> _TASK PROMPT_: What's needed is a word-for-word retyping of the entries below, pictures omitted.
----- INFORMATION
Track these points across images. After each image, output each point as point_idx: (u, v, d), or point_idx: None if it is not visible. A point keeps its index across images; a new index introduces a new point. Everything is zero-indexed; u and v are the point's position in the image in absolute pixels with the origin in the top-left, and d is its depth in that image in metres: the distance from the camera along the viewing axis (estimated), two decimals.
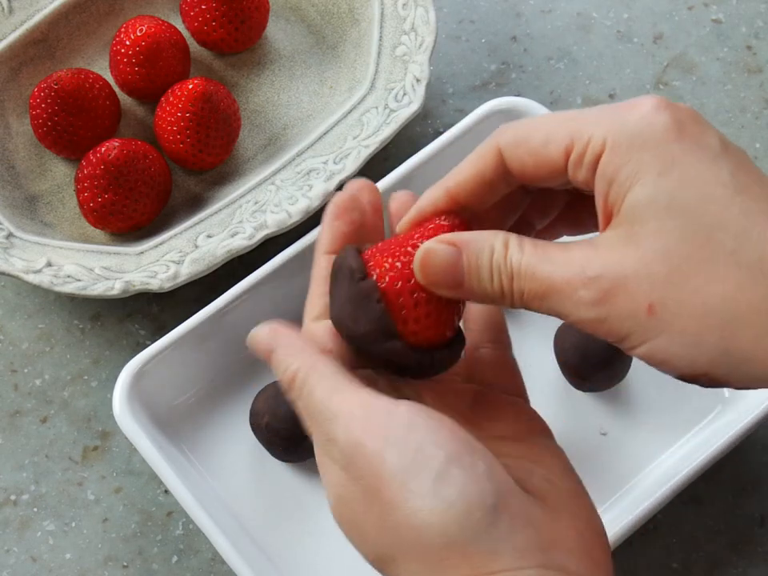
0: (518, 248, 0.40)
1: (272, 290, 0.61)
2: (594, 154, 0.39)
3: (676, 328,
----------
> _COMPLETED EXERCISE_:
Track these points across images. After each image, output each point as point_idx: (u, v, d), or point_idx: None if it is not visible. A point keeps its index across images; a new index introduces a new point. Everything is zero-indexed; u and v are the point's position in the image in absolute pixels with the origin in the top-left, and d is its depth in that image in metres: the distance from the camera along the viewing axis (estimated), two decimals.
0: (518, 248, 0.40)
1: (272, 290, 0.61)
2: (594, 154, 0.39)
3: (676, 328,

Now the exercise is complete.